_STORED RECORDS_.
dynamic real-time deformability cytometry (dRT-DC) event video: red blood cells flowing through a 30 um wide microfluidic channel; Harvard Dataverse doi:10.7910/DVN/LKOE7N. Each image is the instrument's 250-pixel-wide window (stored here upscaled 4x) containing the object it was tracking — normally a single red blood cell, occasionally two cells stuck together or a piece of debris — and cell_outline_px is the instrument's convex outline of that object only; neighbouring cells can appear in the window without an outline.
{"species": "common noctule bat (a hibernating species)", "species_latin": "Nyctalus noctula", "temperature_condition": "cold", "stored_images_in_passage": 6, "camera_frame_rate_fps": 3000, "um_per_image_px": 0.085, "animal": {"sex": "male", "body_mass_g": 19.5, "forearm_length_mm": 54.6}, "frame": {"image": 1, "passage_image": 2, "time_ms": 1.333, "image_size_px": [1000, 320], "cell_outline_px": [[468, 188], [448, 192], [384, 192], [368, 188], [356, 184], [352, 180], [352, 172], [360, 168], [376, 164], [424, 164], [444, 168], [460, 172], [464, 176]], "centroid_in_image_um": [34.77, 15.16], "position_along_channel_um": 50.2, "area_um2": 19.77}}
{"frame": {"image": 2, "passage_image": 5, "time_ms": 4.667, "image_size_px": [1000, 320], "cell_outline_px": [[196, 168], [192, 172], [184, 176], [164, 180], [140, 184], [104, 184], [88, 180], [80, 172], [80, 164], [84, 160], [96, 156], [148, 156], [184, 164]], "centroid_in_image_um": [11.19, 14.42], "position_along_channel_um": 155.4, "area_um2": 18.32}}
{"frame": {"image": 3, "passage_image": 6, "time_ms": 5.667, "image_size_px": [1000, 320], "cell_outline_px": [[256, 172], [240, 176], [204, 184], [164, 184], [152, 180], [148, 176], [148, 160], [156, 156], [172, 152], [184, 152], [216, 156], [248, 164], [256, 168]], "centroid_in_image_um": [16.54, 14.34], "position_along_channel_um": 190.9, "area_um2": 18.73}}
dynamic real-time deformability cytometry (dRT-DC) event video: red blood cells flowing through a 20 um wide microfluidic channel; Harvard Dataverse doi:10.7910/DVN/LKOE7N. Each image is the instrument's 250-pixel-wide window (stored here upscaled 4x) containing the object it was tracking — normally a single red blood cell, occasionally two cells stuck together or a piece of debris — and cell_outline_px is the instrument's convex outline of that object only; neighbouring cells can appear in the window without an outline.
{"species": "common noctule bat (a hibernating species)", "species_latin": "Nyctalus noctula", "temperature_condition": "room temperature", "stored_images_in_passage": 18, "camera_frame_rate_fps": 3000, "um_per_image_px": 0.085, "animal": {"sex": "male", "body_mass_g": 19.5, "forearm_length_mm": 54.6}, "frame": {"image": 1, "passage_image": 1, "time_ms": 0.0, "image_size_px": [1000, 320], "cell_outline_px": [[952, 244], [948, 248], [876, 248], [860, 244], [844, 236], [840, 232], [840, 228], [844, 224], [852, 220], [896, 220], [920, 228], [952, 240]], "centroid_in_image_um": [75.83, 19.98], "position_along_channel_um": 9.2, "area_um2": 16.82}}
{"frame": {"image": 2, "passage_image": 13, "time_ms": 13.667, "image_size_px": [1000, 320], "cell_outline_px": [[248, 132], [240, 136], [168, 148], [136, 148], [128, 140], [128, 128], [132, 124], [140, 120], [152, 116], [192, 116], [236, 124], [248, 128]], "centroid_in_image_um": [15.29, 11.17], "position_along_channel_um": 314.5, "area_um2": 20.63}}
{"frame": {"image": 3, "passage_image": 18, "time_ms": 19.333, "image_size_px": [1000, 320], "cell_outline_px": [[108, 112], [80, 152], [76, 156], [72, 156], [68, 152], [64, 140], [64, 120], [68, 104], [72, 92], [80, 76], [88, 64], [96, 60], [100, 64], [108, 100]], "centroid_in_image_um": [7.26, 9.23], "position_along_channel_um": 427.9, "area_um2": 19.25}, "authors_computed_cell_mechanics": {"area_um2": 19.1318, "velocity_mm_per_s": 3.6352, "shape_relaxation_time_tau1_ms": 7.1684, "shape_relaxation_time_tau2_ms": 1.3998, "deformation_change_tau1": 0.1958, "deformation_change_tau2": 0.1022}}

_SET EXERCISE_. Copy the entries above exactly, leaving none out.

_ANSWER TO THE PROBLEM_.
dynamic real-time deformability cytometry (dRT-DC) event video: red blood cells flowing through a 30 um wide microfluidic channel; Harvard Dataverse doi:10.7910/DVN/LKOE7N. Each image is the instrument's 250-pixel-wide window (stored here upscaled 4x) containing the object it was tracking — normally a single red blood cell, occasionally two cells stuck together or a piece of debris — and cell_outline_px is the instrument's convex outline of that object only; neighbouring cells can appear in the window without an outline.
{"species": "common noctule bat (a hibernating species)", "species_latin": "Nyctalus noctula", "temperature_condition": "cold", "stored_images_in_passage": 6, "camera_frame_rate_fps": 3000, "um_per_image_px": 0.085, "animal": {"sex": "male", "body_mass_g": 19.5, "forearm_length_mm": 54.6}, "frame": {"image": 1, "passage_image": 2, "time_ms": 1.333, "image_size_px": [1000, 320], "cell_outline_px": [[468, 188], [448, 192], [384, 192], [368, 188], [356, 184], [352, 180], [352, 172], [360, 168], [376, 164], [424, 164], [444, 168], [460, 172], [464, 176]], "centroid_in_image_um": [34.77, 15.16], "position_along_channel_um": 50.2, "area_um2": 19.77}}
{"frame": {"image": 2, "passage_image": 5, "time_ms": 4.667, "image_size_px": [1000, 320], "cell_outline_px": [[196, 168], [192, 172], [184, 176], [164, 180], [140, 184], [104, 184], [88, 180], [80, 172], [80, 164], [84, 160], [96, 156], [148, 156], [184, 164]], "centroid_in_image_um": [11.19, 14.42], "position_along_channel_um": 155.4, "area_um2": 18.32}}
{"frame": {"image": 3, "passage_image": 6, "time_ms": 5.667, "image_size_px": [1000, 320], "cell_outline_px": [[256, 172], [240, 176], [204, 184], [164, 184], [152, 180], [148, 176], [148, 160], [156, 156], [172, 152], [184, 152], [216, 156], [248, 164], [256, 168]], "centroid_in_image_um": [16.54, 14.34], "position_along_channel_um": 190.9, "area_um2": 18.73}}
dynamic real-time deformability cytometry (dRT-DC) event video: red blood cells flowing through a 20 um wide microfluidic channel; Harvard Dataverse doi:10.7910/DVN/LKOE7N. Each image is the instrument's 250-pixel-wide window (stored here upscaled 4x) containing the object it was tracking — normally a single red blood cell, occasionally two cells stuck together or a piece of debris — and cell_outline_px is the instrument's convex outline of that object only; neighbouring cells can appear in the window without an outline.
{"species": "common noctule bat (a hibernating species)", "species_latin": "Nyctalus noctula", "temperature_condition": "room temperature", "stored_images_in_passage": 18, "camera_frame_rate_fps": 3000, "um_per_image_px": 0.085, "animal": {"sex": "male", "body_mass_g": 19.5, "forearm_length_mm": 54.6}, "frame": {"image": 1, "passage_image": 1, "time_ms": 0.0, "image_size_px": [1000, 320], "cell_outline_px": [[952, 244], [948, 248], [876, 248], [860, 244], [844, 236], [840, 232], [840, 228], [844, 224], [852, 220], [896, 220], [920, 228], [952, 240]], "centroid_in_image_um": [75.83, 19.98], "position_along_channel_um": 9.2, "area_um2": 16.82}}
{"frame": {"image": 2, "passage_image": 13, "time_ms": 13.667, "image_size_px": [1000, 320], "cell_outline_px": [[248, 132], [240, 136], [168, 148], [136, 148], [128, 140], [128, 128], [132, 124], [140, 120], [152, 116], [192, 116], [236, 124], [248, 128]], "centroid_in_image_um": [15.29, 11.17], "position_along_channel_um": 314.5, "area_um2": 20.63}}
{"frame": {"image": 3, "passage_image": 18, "time_ms": 19.333, "image_size_px": [1000, 320], "cell_outline_px": [[108, 112], [80, 152], [76, 156], [72, 156], [68, 152], [64, 140], [64, 120], [68, 104], [72, 92], [80, 76], [88, 64], [96, 60], [100, 64], [108, 100]], "centroid_in_image_um": [7.26, 9.23], "position_along_channel_um": 427.9, "area_um2": 19.25}, "authors_computed_cell_mechanics": {"area_um2": 19.1318, "velocity_mm_per_s": 3.6352, "shape_relaxation_time_tau1_ms": 7.1684, "shape_relaxation_time_tau2_ms": 1.3998, "deformation_change_tau1": 0.1958, "deformation_change_tau2": 0.1022}}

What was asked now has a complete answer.